=== Section Start ===

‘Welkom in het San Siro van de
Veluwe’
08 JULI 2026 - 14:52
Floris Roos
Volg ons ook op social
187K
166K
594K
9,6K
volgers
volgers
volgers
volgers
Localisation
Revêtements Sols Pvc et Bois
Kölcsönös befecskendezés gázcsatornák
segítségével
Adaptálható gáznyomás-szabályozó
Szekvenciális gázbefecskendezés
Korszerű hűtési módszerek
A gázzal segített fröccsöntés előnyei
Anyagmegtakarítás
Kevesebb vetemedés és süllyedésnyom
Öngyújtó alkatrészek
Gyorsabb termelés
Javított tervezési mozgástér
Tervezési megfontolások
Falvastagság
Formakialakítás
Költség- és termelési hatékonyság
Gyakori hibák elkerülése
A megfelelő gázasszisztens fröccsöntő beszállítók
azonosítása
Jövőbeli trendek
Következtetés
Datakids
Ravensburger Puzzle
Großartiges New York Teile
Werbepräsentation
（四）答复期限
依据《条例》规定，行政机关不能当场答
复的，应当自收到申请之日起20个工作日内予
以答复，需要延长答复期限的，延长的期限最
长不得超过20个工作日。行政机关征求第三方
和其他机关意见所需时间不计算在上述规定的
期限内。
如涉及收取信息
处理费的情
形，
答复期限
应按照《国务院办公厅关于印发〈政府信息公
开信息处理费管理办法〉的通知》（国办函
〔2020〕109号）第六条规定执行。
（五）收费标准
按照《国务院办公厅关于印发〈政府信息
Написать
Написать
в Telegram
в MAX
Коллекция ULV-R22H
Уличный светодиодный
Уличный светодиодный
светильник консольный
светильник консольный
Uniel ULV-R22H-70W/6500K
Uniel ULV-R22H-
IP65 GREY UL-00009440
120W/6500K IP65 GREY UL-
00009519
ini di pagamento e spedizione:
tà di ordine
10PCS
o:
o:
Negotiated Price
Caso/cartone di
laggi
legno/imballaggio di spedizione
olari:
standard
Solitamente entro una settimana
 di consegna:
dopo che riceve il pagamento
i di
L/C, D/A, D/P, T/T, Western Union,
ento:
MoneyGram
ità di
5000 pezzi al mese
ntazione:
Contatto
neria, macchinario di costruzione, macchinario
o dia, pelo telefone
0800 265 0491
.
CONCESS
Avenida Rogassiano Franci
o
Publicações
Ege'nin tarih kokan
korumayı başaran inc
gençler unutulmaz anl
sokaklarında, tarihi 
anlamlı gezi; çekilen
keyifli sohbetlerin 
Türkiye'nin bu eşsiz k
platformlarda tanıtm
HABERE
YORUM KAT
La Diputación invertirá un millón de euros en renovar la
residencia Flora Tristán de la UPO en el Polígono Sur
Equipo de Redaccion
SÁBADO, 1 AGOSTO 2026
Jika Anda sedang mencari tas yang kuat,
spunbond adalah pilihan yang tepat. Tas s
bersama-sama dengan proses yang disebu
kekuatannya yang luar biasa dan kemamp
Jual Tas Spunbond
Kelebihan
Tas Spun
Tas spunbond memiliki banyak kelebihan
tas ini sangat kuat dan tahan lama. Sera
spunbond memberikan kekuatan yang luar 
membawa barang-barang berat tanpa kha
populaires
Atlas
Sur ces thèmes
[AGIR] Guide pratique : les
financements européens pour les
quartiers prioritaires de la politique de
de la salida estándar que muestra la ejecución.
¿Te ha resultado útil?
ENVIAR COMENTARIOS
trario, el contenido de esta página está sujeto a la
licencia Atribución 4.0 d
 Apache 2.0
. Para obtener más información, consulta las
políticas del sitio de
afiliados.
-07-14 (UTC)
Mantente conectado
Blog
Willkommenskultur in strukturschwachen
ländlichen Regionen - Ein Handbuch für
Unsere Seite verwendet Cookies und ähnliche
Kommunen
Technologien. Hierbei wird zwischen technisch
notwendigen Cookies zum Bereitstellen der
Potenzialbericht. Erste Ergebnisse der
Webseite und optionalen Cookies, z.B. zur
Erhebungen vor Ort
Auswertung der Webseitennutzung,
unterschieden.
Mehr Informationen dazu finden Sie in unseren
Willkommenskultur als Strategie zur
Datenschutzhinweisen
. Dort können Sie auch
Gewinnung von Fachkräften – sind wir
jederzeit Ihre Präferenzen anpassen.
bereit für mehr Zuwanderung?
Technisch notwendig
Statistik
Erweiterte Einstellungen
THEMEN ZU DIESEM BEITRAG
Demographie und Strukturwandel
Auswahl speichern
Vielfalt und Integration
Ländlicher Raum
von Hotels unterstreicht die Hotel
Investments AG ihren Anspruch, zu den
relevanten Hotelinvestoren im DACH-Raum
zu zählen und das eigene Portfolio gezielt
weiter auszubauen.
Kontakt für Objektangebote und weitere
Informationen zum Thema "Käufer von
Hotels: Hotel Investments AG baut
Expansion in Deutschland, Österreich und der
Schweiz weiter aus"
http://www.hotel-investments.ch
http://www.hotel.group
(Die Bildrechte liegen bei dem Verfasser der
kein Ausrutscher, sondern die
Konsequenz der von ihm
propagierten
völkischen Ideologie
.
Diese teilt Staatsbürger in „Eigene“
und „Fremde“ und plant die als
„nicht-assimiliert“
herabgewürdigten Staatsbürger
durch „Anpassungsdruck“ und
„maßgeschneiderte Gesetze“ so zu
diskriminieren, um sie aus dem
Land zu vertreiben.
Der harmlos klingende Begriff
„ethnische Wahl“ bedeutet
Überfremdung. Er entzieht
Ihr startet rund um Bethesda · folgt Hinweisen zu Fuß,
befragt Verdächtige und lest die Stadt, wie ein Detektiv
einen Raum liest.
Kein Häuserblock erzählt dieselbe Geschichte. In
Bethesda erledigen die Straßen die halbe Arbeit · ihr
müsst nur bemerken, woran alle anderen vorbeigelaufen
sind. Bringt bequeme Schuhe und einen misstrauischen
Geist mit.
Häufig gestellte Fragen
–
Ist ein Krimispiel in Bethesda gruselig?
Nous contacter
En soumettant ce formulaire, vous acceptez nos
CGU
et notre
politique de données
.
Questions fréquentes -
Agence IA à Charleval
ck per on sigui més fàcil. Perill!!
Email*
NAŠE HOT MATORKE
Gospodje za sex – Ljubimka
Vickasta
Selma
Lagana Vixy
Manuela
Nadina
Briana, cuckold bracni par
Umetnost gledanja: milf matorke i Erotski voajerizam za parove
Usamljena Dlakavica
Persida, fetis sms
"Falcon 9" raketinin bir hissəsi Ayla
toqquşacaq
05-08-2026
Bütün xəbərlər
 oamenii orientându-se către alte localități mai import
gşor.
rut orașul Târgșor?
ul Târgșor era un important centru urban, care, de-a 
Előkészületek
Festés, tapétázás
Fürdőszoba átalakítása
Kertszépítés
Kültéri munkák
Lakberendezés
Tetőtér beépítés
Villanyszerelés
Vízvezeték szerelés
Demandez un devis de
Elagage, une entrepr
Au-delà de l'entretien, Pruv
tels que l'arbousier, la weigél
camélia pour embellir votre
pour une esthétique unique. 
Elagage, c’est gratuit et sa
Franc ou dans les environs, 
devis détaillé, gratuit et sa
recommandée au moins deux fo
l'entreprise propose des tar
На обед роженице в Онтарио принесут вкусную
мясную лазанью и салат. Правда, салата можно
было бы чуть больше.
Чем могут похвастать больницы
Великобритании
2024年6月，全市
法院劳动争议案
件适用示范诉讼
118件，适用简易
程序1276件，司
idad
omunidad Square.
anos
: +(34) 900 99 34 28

=== Section End ===

EXERCISE PROMPT »
Considering only the material above, set down every line from the one with "Sur ces thèmes" to the one with "Erhebungen vor Ort", inclusive, exactly as written.

YOUR RESPONSE »
Sur ces thèmes
[AGIR] Guide pratique : les
financements européens pour les
quartiers prioritaires de la politique de
de la salida estándar que muestra la ejecución.
¿Te ha resultado útil?
ENVIAR COMENTARIOS
trario, el contenido de esta página está sujeto a la
licencia Atribución 4.0 d
 Apache 2.0
. Para obtener más información, consulta las
políticas del sitio de
afiliados.
-07-14 (UTC)
Mantente conectado
Blog
Willkommenskultur in strukturschwachen
ländlichen Regionen - Ein Handbuch für
Unsere Seite verwendet Cookies und ähnliche
Kommunen
Technologien. Hierbei wird zwischen technisch
notwendigen Cookies zum Bereitstellen der
Potenzialbericht. Erste Ergebnisse der
Webseite und optionalen Cookies, z.B. zur
Erhebungen vor Ort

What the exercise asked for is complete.